======== TEXTE PRÉSENTÉ ========

La 10e saison du Complexe culturel a démarré sur des chapeaux de roues mercredi soir dernier alors qu’était présenté le nouveau “Big Bazar”, plus de 35 ans après sa création. Enthousiasme délirant, dynamisme constant, sourires radieux, bref une tempête musicale comme on en voit rarement à La Tuque.
En préambule au spectacle, une cérémonie protocolaire avait été tenue où l’on avait, entre autres, dévoilé sur la façade du Complexe de quatre banderoles réalisées par l’artiste peintre latuquoise Francine Bouchard. Celles-ci représentent la musique, le théâtre, la danse et le cinéma.
L’histoire de Petithomme
Le Big Bazar raconte la vie de “Petithomme”, de sa naissance (il apparaît en carrosse sur la scène !) jusqu’à l’âge adulte. Chaque étape importante de sa vie, de l’école à ses premiers amours en passant par son service militaire, est décrite en chanson et musique avec un message nettement de gauche (la troupe a tout de même été mise sur pied en 1972, soit quatre ans après les événements de Mai 68), et l’on distingue très nettement cette poursuite d’égalité et de fraternité tout au long du spectacle.

======== DONNÉES FOURNIES ========

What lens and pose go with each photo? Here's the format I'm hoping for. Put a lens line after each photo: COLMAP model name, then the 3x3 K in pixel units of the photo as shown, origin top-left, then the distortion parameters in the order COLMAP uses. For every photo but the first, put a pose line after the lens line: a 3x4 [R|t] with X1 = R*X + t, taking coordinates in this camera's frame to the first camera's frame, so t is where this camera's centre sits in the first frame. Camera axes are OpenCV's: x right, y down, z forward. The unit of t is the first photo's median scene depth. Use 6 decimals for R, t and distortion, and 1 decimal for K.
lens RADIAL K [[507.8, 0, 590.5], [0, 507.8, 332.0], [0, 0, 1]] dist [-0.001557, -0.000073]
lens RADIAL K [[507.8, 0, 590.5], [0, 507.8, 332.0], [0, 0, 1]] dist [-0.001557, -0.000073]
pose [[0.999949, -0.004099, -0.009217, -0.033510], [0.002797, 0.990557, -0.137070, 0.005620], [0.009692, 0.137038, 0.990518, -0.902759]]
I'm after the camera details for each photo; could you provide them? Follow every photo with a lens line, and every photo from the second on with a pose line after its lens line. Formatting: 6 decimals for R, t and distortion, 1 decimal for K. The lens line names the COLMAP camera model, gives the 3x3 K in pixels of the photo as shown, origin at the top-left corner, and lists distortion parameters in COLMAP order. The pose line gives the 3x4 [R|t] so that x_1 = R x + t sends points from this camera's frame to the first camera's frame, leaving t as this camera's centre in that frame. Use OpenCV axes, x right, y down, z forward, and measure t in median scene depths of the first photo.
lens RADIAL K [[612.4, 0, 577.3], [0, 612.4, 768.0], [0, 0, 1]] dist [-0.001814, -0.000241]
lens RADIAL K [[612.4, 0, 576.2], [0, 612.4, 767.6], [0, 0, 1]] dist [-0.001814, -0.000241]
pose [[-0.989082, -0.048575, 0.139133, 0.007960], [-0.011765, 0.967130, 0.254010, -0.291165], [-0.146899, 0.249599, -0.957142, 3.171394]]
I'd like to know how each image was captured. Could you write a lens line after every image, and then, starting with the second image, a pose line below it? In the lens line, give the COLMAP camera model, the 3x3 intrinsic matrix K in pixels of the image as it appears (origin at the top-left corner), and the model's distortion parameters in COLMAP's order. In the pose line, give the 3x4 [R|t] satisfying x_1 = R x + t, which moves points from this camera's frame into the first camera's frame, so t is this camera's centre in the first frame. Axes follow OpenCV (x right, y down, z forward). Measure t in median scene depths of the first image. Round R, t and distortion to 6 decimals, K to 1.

========

EXPLORER LE CONTENU:
1) Dans le texte sur le Big Bazar, recopie le passage qui s'ouvre sur les mots contenant « La 10e saison » et se ferme sur « et le cinéma. ». Remplace « banderoles » par « bannières ».
2) Dans le texte sur le Big Bazar, réécris sous forme de liste courte le paragraphe qui commence par « Le Big Bazar raconte la vie ». Garde ses faits principaux.

SOLUTIONS PROPOSÉES:
1)
La 10e saison du Complexe culturel a démarré sur des chapeaux de roues mercredi soir dernier alors qu’était présenté le nouveau “Big Bazar”, plus de 35 ans après sa création. Enthousiasme délirant, dynamisme constant, sourires radieux, bref une tempête musicale comme on en voit rarement à La Tuque.
En préambule au spectacle, une cérémonie protocolaire avait été tenue où l’on avait, entre autres, dévoilé sur la façade du Complexe de quatre bannières réalisées par l’artiste peintre latuquoise Francine Bouchard. Celles-ci représentent la musique, le théâtre, la danse et le cinéma.

2)
- Le Big Bazar raconte la vie de « Petithomme », de sa naissance (il arrive en carrosse sur la scène) jusqu'à l'âge adulte.
- Chaque grande étape de sa vie, comme l'école, le service militaire et les premiers amours, est racontée en chansons et en musique.
- Le message est nettement de gauche. La troupe a été créée en 1972, quatre ans après Mai 68.
- La recherche d'égalité et de fraternité se voit tout au long du spectacle.